Познакомил. За сотку долларов США, капитан скрипящей посудины, идущей с грузом фруктов в дельту Волги, согласился взять меня пассажиром.

В целом, заслуженный морской аппарат хоть и скрипел, но выглядел вполне надежно. В матросском кубрике мне указали мое спальное место. Через пару часов раздалась команда «отдать швартовые» и мое плавание началось.

Не глядя на шторм и качку, хлебнув полбутылки снотворного водочного настоя на стекле, я за долгое время, впервые уснул спокойно. Не опасаясь за свою жизнь, спал в каюте рядом с машинным отделением, получше, чем в любом пентхаузе, самого престижного отеля.

Грохота работающего старого движка я не слышал, качки не чувствовал, спал двое суток расслабленно и с удовольствием.

* * *

Сейчас я в Санкт-Петербурге.

С великолепной, увитой зеленым плющом террасы, прихлебывая сладкий чай, заедаю его свежайшими плюшками с творогом и тающими во рту крендельками с толчеными орехами. Кроме всего вкусного еще и любуюсь видами старинного и самого прекрасного города мира.
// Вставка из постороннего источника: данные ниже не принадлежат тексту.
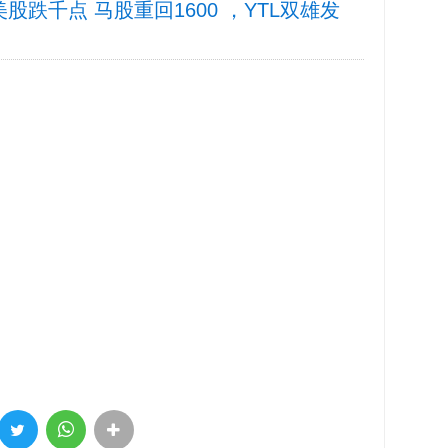
4 美股跌千点 马股重回1600 ，YTL双雄发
Глядя сверху на копошащийся у меня под ногами мегаполис, не устаю поражаться сложности виражей, которые закручивает со мной судьба.

Минуточку… Меня, кажется, зовут обедать. Бегу… бегу…

ГЛАВА 18

Переступив порог изысканного дома родителей Афанасия Варламова первое, что бросилось мне в глаза у порога их шикарного особняка, это не огромные зеркала в бронзовых потемневших от времени рамах и не культовые скульптуры атлантов в виде рабочих и колхозниц. Каждого переступающего порог этого дома, на входе встречал огромный портрет. В полный рост, смуглый, статный красавец с ослепительно счастливым лицом… Глядя на лицо счастливого Афанасия, которое по замыслу художника олицетворяло успех и счастье от самой жизни, думалось, что и все стальные, также счастливы…

Я как увидел его белозубую улыбку, так и застыл соляным столбом. На траурном портрете, младший Варламов был изображен в известной мне общевойсковой форме, с большим количеством наград, опирающийся на эфес старинной рапиры.

Сентиментальности во мне оказалось даже больше, чем я сам ожидал. Ноги подломились и стоя на коленях перед его портретом в траурной рамке, я плакал от злости и бессилия. Поглаживая шершавую поверхность картины, я шепотом проклинал и военную службу, и получаемые за ее несение деньги, и всех начальников вместе взятых сидящих в кабинетах и посылающих таких красивых и чистых ребят на верную смерть.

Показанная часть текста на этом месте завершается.